WHAT TO WORK ON =>
(a) Reproduce the passage of the 2014 retrospective that begins with the words containing "In January of" and ends with "my comfort zone.".
(b) Answer these questions about the 2014 retrospective, one per line:
(i) In which month did the writer begin interning at the Gotham Writers Workshop?
(ii) How many fall pilots did the writer watch at the Paley Fest Previews?
(iii) Who asked the writer to co-host a podcast?

EXTRACT PROVIDED =>
══════════════════════════════
Tag: Gotham Writers Workshop

Looking Back at 2014

I wasn’t going to do one of these posts — I’m bad at putting retrospectives into words, writing about feelings, forgetting to include something, and all of that — but other blogs I follow are and I should probably acknowledge that 2014 was certainly better than 2013 in many ways (despite my feelings about how the end of this year is going). So here’s a super last minute look back at 2014.
In January of this year, I started interning at the Gotham Writers Workshop. I took TV writing and Sci-Fi/Fantasy Writing classes, a one day workshop on Children’s Book Writing, and surrounded myself with writers as a way to constantly inspire myself to write. It’s somewhat worked, lol, but the lack of discipline is still there. To more writing in 2015! Also early in the year, my work with TVOvermind gave me the opportunity to interview Penny Johnson Jerald, Seamus Dever, and Juliana Dever of the show Castle. I was, of course, very nervous, but I had a lot of fun breaking out of my comfort zone.
Around spring, I got to go to a dear friends wedding, got hired by a temp agency into my current long-term assignment, and got approved for my NYCC Press Pass for Black Girl Nerds! In September, I went to the Paley Fest Previews and got to watch 10 fall pilots before they aired. It was a great way to bring new content to this blog and I got to recommend (or warn away from) new shows for my friends and whoever reads this blog. It was a good year for lots of diverse faces on television. Let’s hope this year’s successes bring even more stories from people of color to both the small and bog screens.
Comic-Con was in October, which was amazing. The week before, I’d gone to the Black Girl Nerds NYC Live Podcast event, where I met a few other black girl nerds like myself. We had a great time and I made some new friends. This helped the following week, during NYCC, when I got to hang out with at least one of them while online for a panel. I saw some panels, bought some art from black artists, and took lots of cosplay photos. My live reporting skills have some ways to go, but I am ready for more learning experiences like that one.
Stemming from one of my purchases at Comic-Con, I was asked by Jamie of BGN to co-host a podcast with her and graphic novel author Eric Dean Seaton, because I’d bought his book trilogy at NYCC, I was nervous for my first podcast, but I also really enjoyed getting to do something new like that. I’d never thought about podcasting before and hadn’t listened to too many, but it was a great opportunity that I am glad I did. It’s already leading to more opportunities — be on the look out for at least two additional podcasts co-hosted by me in January!
══════════════════════════════
DATA RECORDS =>
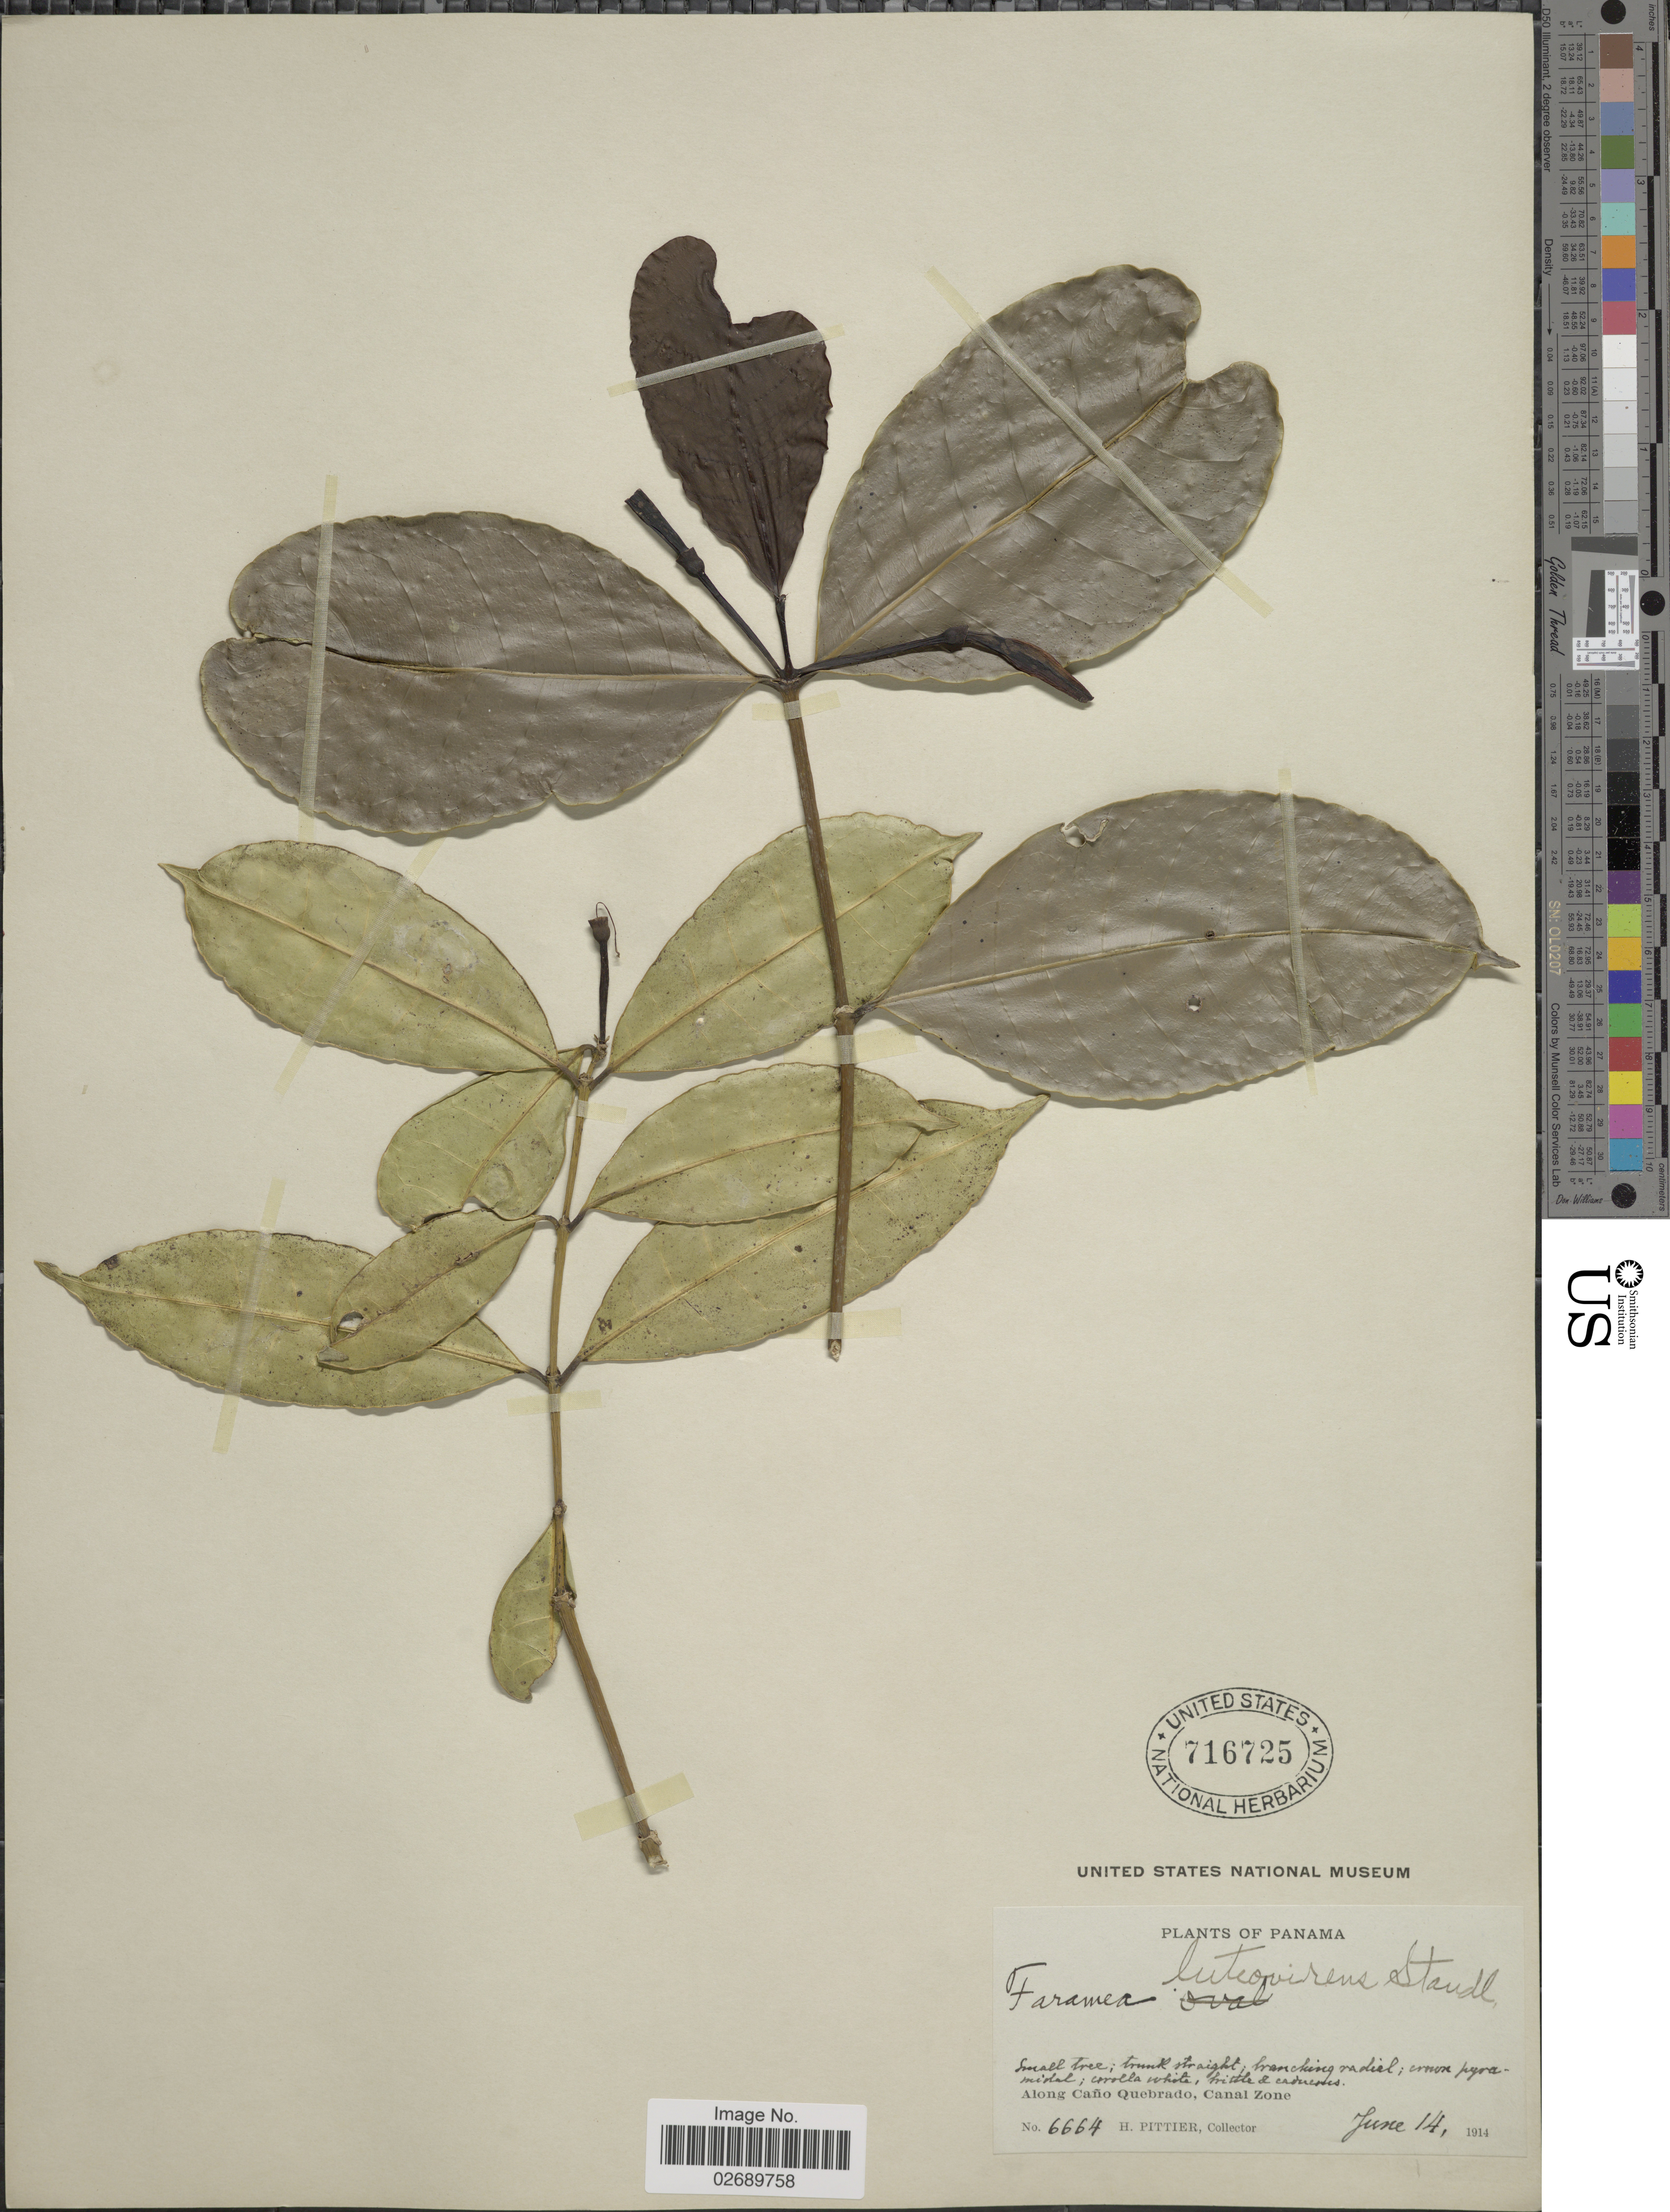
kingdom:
══════════════════════════════
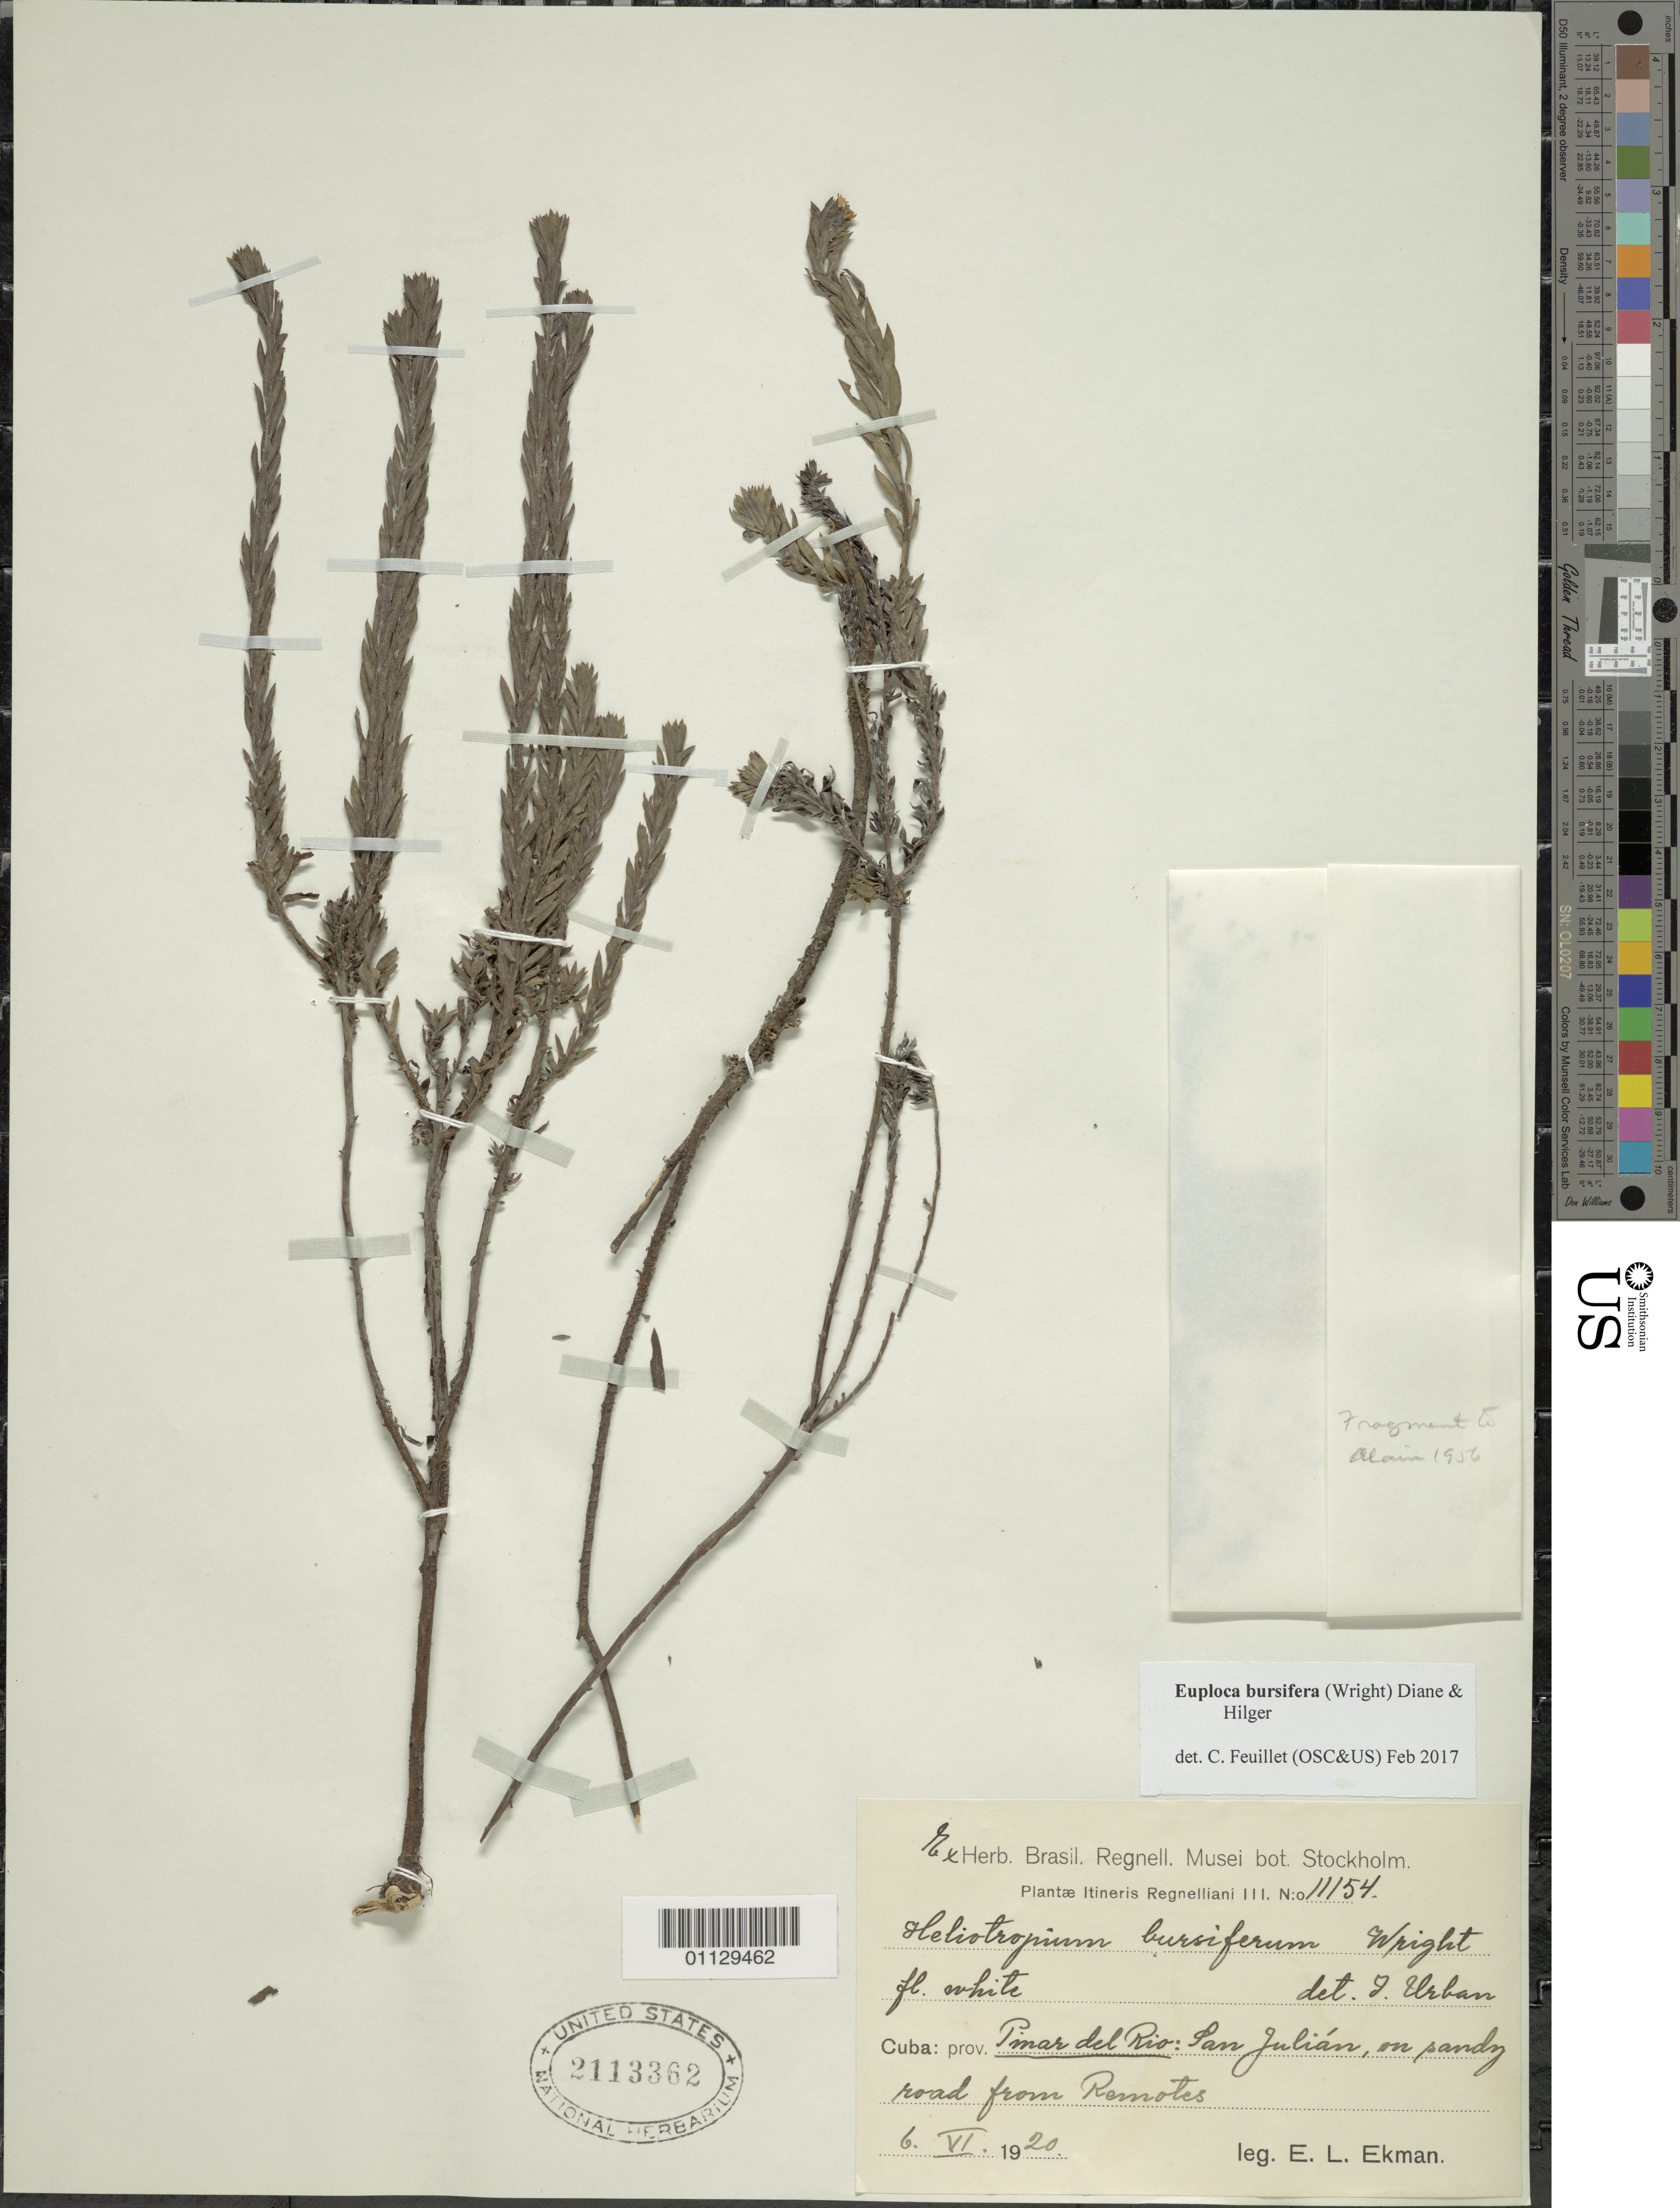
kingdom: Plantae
══════════════════════════════
SOLUTION SET =>
(a)
In January of this year, I started interning at the Gotham Writers Workshop. I took TV writing and Sci-Fi/Fantasy Writing classes, a one day workshop on Children’s Book Writing, and surrounded myself with writers as a way to constantly inspire myself to write. It’s somewhat worked, lol, but the lack of discipline is still there. To more writing in 2015! Also early in the year, my work with TVOvermind gave me the opportunity to interview Penny Johnson Jerald, Seamus Dever, and Juliana Dever of the show Castle. I was, of course, very nervous, but I had a lot of fun breaking out of my comfort zone.

(b)
(i) January
(ii) 10
(iii) Jamie of BGN